Detective Pikachu Walked A Thin Line While Bringing Its Cartoon Characters To Life

The "Pokémon" video game franchise is filled with cuddly creatures that look perfectly adorable in their native video games and animated series, but the idea of bringing them to the real world seems off-putting. What may look charmingly quirky as an illustration or cartoon may be downright terrifying as a live-action monster. That's what made this exact task so daunting for the special effects team of "Pokémon: Detective Pikachu," who had to make sure their translations looked both appealing and realistically believable.

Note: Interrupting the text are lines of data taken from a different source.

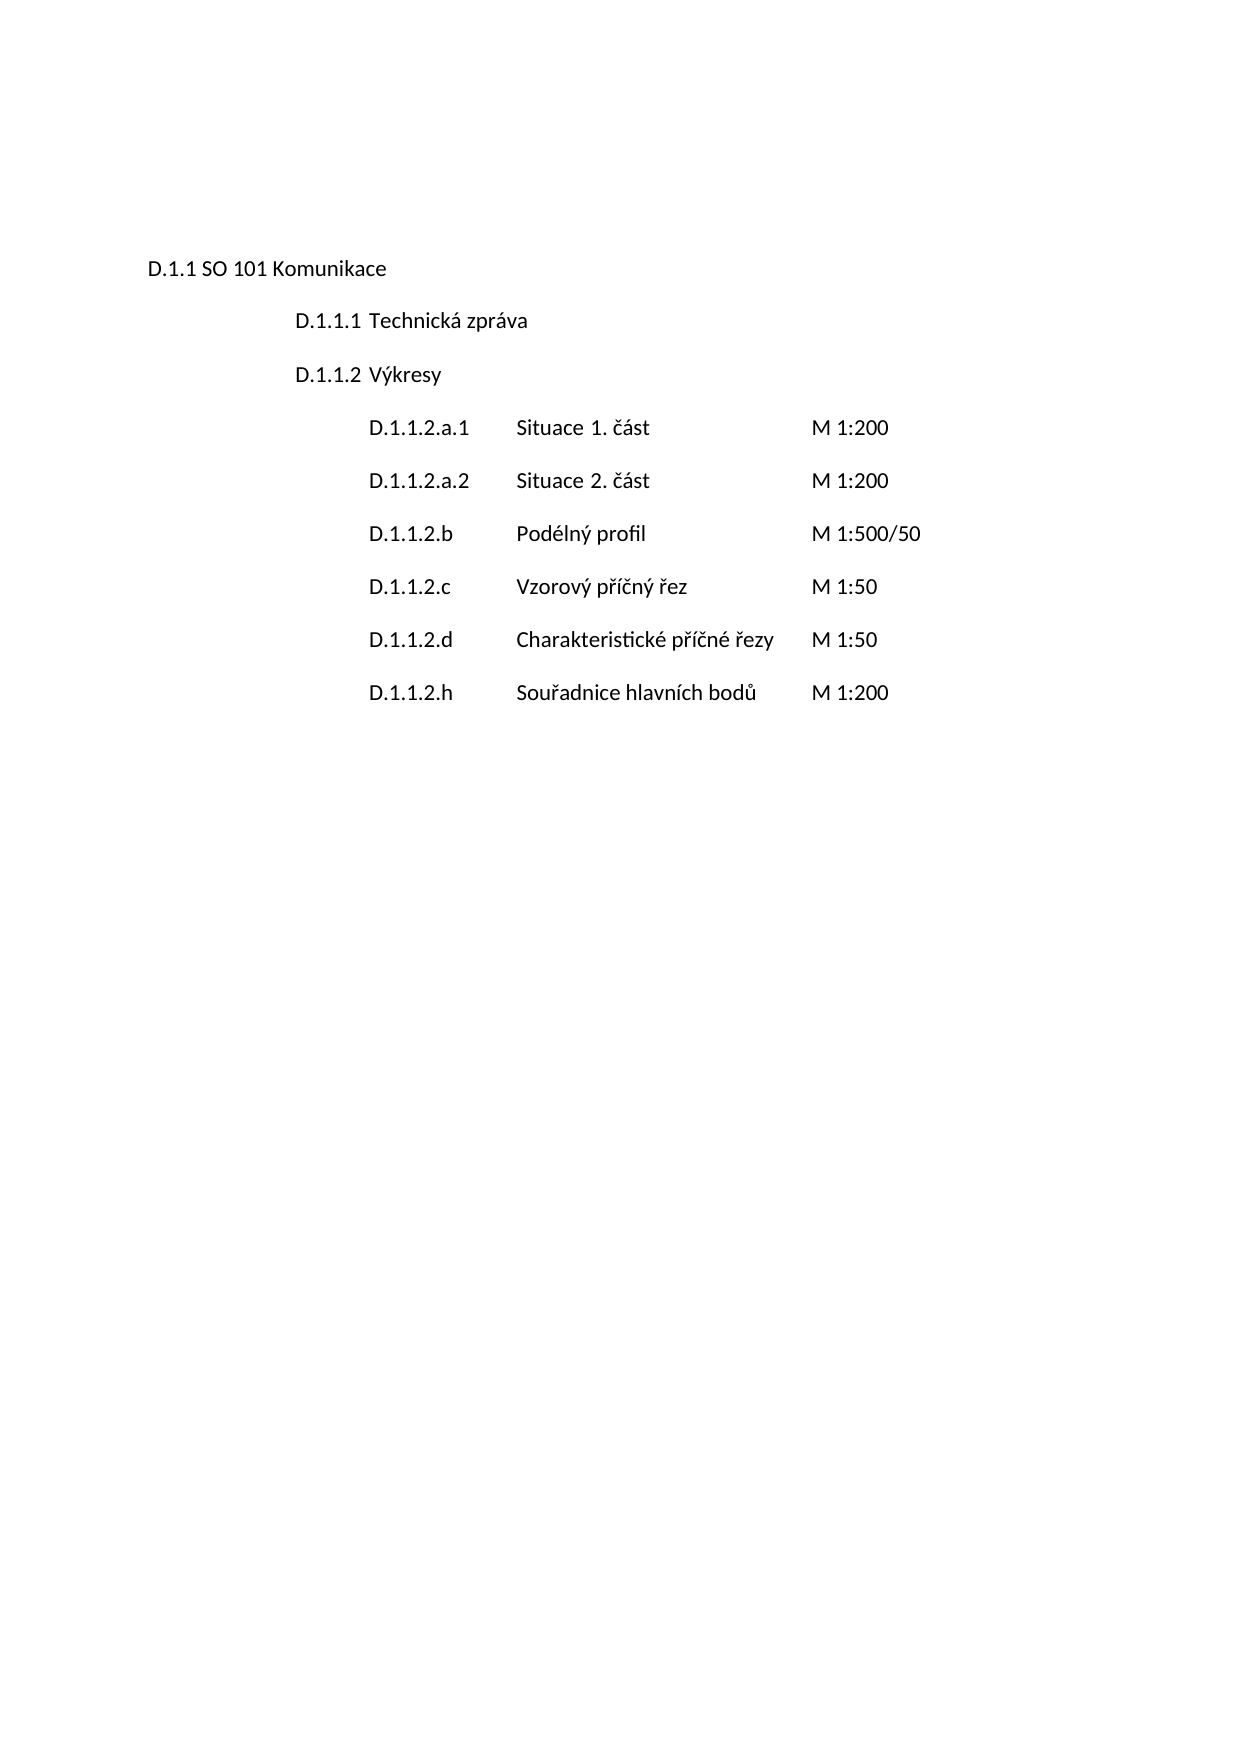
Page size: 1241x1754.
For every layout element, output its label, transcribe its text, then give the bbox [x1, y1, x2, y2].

text D.1.1.2.a.1 Situace 1. část M 1:200 [148, 413, 1093, 441]
text D.1.1.2 Výkresy [221, 360, 1093, 388]
text D.1.1 SO 101 Komunikace [148, 254, 1093, 282]
text D.1.1.2.b Podélný profil M 1:500/50 [148, 519, 1093, 547]
text D.1.1.1 Technická zpráva [221, 307, 1093, 335]
text D.1.1.2.a.2 Situace 2. část M 1:200 [148, 466, 1093, 494]
text D.1.1.2.h Souřadnice hlavních bodů M 1:200 [148, 678, 1093, 706]
text D.1.1.2.c Vzorový příčný řez M 1:50 [148, 572, 1093, 600]
text D.1.1.2.d Charakteristické příčné řezy M 1:50 [148, 625, 1093, 653]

The very concept of "Pokémon" rests on the idea that the franchise's title creatures exist in a world where the sky is often the limit for their fantastical designs. There are Pokemon modeled after animals, plants, household objects, mythology, and sometimes even actual people. The design team behind "Detective Pikachu" was thus faced with the hurdle of adapting this diverse kingdom of imaginary beasts to a setting that was sufficiently real-world. Meanwhile, the Pokémon Company oversaw the film's visual artists to ensure that their creations weren't too dirty, gross, or unsettling. In other words, make them realistic, but not too realistic.

Painstaking Pokémon

Everything the design team sent back to the creators at the Pokémon Company needed to meet the standard of "kawaii," the marketable cuteness that Pokémon (especially Pikachu) have been emblematic of in its native Japan. Constant communication between the company and the film's artists meant that there were significant design changes as materials were sent back and forth between countries. In order to tow this fine line, the film's artists modeled their Pokémon after animals, consulting zoologists and drawing muscular and skeletal systems in order to accurately create a live-action replica.

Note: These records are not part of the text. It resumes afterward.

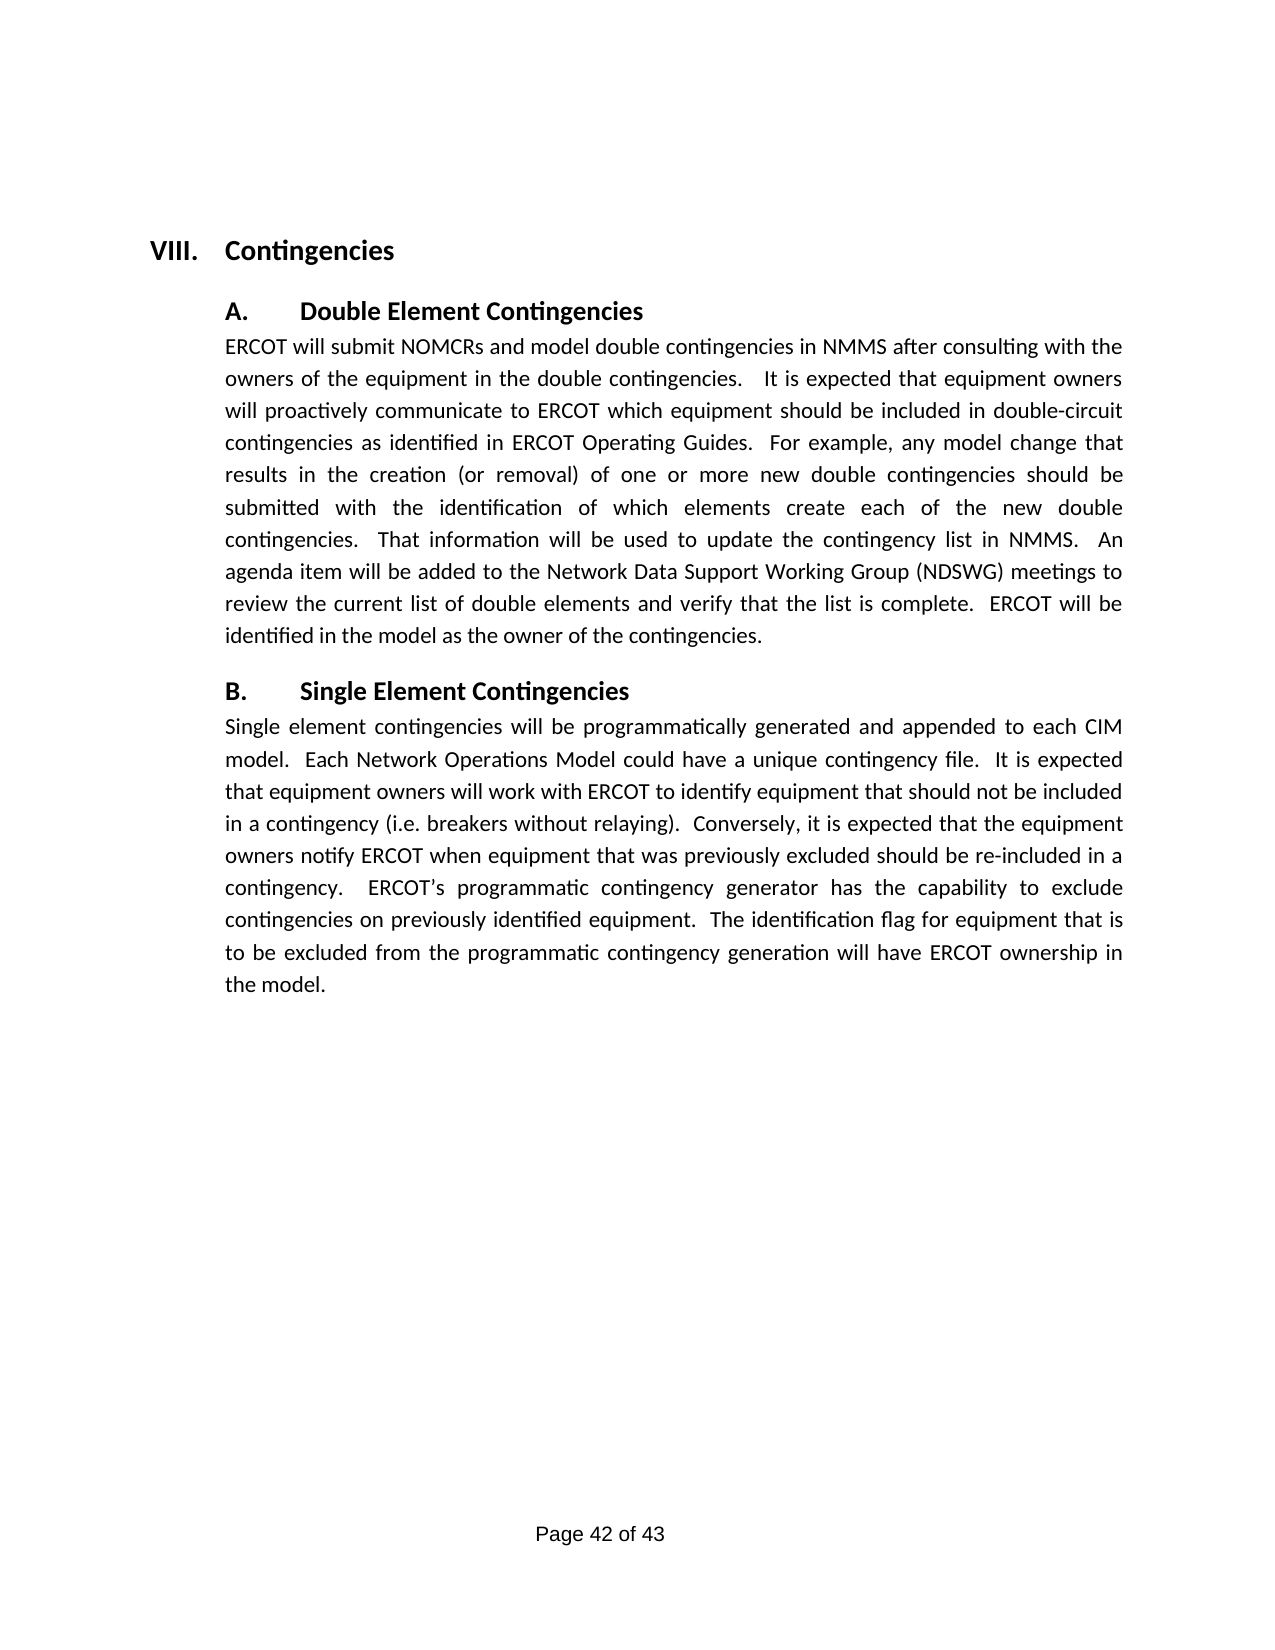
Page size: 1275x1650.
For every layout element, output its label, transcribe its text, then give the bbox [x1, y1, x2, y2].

subtitle Single Element Contingencies [225, 674, 1125, 708]
text ERCOT will submit NOMCRs and model double contingencies in NMMS after consulting with the owners of the equipment in the double contingencies. It is expected that equipment owners will proactively communicate to ERCOT which equipment should be included in double-circuit contingencies as identified in ERCOT Operating Guides. For example, any model change that results in the creation (or removal) of one or more new double contingencies should be submitted with the identification of which elements create each of the new double contingencies. That information will be used to update the contingency list in NMMS. An agenda item will be added to the Network Data Support Working Group (NDSWG) meetings to review the current list of double elements and verify that the list is complete. ERCOT will be identified in the model as the owner of the contingencies. [225, 332, 1125, 649]
text Single element contingencies will be programmatically generated and appended to each CIM model. Each Network Operations Model could have a unique contingency file. It is expected that equipment owners will work with ERCOT to identify equipment that should not be included in a contingency (i.e. breakers without relaying). Conversely, it is expected that the equipment owners notify ERCOT when equipment that was previously excluded should be re-included in a contingency. ERCOT’s programmatic contingency generator has the capability to exclude contingencies on previously identified equipment. The identification flag for equipment that is to be excluded from the programmatic contingency generation will have ERCOT ownership in the model. [225, 712, 1125, 998]
subtitle Double Element Contingencies [225, 294, 1125, 327]
subtitle Contingencies [150, 232, 1125, 268]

Textures were also a vital part of the design process. The original Pokémon designs look mostly smooth in animated form, but the team needed to carefully pick out individual surfaces from the real world in order to make the Pokémon in "Detective Pikachu" seem real. Director Rob Letterman talked to Thrillist about the challenge of making Pokémon that seem tangible:

"We had to find a language beyond English or Japanese to communicate what the Pokémon photoreal textures would be. Our concept designers had teams basically create these texture sheets. We built a library of reference sheets per Pokémon, so it had the original drawing in the middle and then photographic references of all the things from the real world, the natural world, that could make up the surface details."

A very furry Pikachu

Out of all the Pokémon to make it into "Detective Pikachu," it was the film's titular character and the franchise's poster child that unsurprisingly received the most attention. Initially, the Japanese side wanted to make the mouse-like Pikachu with a smooth surface, closer to what he looks like in the visual source material. However, the effects team insisted in a furrier design in order to make the character more huggable. Visual effects supervisor Erik Nordby spoke of the importance of Pikachu's fluffy exterior in an interview with Time:

"The fur question was huge. The Pokémon Company wanted something that felt like a horse, like a very sheeny short fur that basically felt like no fur. But we felt that if it's not furry, it would be the most disturbing thing in the world, because it would be this hard-surfaced yellow thing. If it's going to have any sense of kawaii there has to be a level of fur."

Did they catch 'em all?

Another notable challenge for the design team was Mr. Mime, a Pokémon that the folks over at the Pokémon Company didn't even want included in the movie. When asked what the strange humanoid was even supposed to be, they responded, "We don't know." But Letterman believed that Mr. Mime fit inside the film's noir parody tone by providing a touch of weird, playful dark humor in an interrogation scene, so he moved forward with a visual design. The result is a mix of varying textures that includes foam and rubber, with cotton gloves for hands. Luckily, Mr. Mime's appearance is a standout scene.

The final forms of the Pokémon in the film may have met varying degrees of success. Jigglypuff, a Pokemon who ranks among the most popular, was a hotly debated creation, but its tuft of fur makes its angry pout look all the more endearing. On the other hand, the Pokémon Company was reportedly unenthusiastic about Lickitung's wet, slimy, oversized tongue, according to Nordby. 

In the end, no one can deny the admirable focus to detail that the visual artists provided even to background appearances of the Pokémon within "Detective Pikachu."